Significant OIG accomplishments during this period include the following:

  • Eli Lilly and Company (Lilly), a drug manufacturer, agreed to plead guilty and pay approximately $1.4 billion to the Federal Government and participating States for promoting its antipsychotic drug Zyprexa for uses not approved by the Food and Drug Administration and not covered by Medicaid or other Federal programs. Lilly entered into a 5-year Corporate Integrity Agreement with OIG that includes provisions to increase the accountability of its Board of Directors and management.
  • Miami physician Ana Alvarez-Jacinto was sentenced to 30 years in prison and ordered, along with her codefendant, to pay more than $8.2 million in restitution in connection with an HIV infusion fraud scheme. At the Saint Jude Rehab Center, Inc., HIV-positive Medicare patients were paid cash kickbacks in exchange for allowing Alvarez-Jacinto to prescribe unnecessary infusion treatments. The case was brought by the Medicare Fraud Strike Force, a multiagency team of prosecutors and investigators that uses real-time analysis of Medicare billing data to assist in the identification, investigation, and prosecution of individuals and companies that have committed Medicare fraud.
  • Prevalence of Adverse Events and the Efforts To Reduce Them OIG issued four reports related to “adverse events” (harm to patients as a result of medical care) and “never events” (serious events, such as surgery on the wrong patient, that the National Quality Forum has deemed “should never occur in a health care setting”). Among other key findings, the reports show that as of December 2008, there was no national adverse event reporting system or any Federal standards regarding State adverse event reporting systems. Variations among the 26 States’ having adverse event reporting systems made their data unsuitable for use in the aggregate to identify national incidence and trends.
  • Handling of Conflicts of Interest and Ethics Issues at the Food and Drug Administration and the National Institutes of Health
    • FDA – In a review of disclosure of financial interests to FDA, OIG found that the agency did not have complete information about the financial interests of clinical investigators associated with the 118 marketing applications approved by the agency in FY 2007.
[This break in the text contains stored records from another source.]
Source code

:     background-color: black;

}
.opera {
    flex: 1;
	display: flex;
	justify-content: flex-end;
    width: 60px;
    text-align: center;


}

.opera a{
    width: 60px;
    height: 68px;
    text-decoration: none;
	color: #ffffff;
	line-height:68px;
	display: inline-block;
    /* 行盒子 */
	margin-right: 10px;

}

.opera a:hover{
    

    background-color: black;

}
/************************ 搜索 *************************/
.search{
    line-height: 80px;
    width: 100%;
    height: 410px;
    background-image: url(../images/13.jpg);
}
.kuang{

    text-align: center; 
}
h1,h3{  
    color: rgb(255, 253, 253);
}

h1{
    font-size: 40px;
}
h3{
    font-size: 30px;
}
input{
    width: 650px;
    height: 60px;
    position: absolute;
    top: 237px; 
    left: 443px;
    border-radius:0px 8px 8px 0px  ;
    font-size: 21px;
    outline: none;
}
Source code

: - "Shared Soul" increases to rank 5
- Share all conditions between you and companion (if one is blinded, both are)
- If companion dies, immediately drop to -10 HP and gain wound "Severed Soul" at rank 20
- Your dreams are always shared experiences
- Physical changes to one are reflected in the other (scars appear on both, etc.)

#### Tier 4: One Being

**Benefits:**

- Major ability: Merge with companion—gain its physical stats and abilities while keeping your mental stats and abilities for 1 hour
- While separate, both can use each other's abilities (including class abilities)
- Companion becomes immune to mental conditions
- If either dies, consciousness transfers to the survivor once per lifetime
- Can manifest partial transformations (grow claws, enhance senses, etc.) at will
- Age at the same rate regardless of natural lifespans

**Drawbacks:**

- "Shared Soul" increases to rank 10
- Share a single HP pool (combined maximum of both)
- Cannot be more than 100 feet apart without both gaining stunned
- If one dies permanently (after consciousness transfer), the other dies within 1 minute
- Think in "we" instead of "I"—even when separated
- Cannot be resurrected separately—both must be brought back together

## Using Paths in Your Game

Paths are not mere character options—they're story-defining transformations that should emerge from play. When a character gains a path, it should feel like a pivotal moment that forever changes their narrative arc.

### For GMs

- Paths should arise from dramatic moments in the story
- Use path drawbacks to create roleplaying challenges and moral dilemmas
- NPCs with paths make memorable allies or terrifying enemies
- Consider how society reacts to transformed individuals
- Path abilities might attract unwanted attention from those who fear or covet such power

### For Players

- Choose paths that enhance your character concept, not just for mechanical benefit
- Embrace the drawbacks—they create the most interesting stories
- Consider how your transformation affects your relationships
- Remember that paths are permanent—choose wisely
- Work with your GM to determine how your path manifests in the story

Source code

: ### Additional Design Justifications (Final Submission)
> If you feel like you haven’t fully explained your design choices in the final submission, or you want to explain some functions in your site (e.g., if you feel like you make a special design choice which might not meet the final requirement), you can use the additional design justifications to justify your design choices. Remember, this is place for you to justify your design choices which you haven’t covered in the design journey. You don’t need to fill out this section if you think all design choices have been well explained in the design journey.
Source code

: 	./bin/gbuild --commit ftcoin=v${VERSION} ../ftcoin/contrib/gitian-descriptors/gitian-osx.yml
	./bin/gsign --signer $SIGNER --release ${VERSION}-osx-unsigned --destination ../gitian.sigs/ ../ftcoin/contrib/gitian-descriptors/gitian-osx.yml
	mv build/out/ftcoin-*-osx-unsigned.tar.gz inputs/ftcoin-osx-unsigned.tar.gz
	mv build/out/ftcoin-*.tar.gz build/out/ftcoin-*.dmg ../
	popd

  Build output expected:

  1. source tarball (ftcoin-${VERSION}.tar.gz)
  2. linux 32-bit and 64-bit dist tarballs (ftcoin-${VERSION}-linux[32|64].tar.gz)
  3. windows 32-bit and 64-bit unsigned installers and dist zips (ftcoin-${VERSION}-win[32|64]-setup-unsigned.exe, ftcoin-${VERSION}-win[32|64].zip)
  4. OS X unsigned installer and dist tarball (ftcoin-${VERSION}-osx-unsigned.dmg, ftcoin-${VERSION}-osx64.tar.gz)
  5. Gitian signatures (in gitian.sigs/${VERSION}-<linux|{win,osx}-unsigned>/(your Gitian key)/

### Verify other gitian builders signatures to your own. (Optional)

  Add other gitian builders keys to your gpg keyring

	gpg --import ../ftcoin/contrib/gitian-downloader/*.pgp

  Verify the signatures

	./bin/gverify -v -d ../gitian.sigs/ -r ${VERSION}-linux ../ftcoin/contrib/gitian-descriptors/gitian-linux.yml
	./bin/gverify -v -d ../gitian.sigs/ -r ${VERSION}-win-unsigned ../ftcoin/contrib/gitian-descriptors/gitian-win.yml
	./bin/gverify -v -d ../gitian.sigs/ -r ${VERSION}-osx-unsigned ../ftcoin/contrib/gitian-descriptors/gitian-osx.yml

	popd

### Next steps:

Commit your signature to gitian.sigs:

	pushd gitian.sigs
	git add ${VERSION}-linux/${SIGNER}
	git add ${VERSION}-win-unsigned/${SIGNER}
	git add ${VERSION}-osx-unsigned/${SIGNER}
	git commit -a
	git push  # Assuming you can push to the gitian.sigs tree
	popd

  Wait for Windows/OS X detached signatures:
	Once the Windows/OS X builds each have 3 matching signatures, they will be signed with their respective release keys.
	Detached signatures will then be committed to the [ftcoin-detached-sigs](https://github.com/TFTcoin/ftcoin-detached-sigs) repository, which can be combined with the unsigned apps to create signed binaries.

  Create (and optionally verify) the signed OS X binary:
    • NIH – Of the allegations related to conflicts of interest and ethics violations received by NIH between January 1, 2006, and June 30, 2007, OIG found that the most common allegations involved employees’ failure to complete ethics training or ethics forms.
  • Improper Temporary Assistance for Needy Families Payments In its reviews of Temporary Assistance for Needy Families basic assistance payments for the year that ended March 31, 2007, OIG found that four States—Idaho, Minnesota, Pennsylvania, and Vermont—collectively claimed an estimated $30.5 million in improper payments.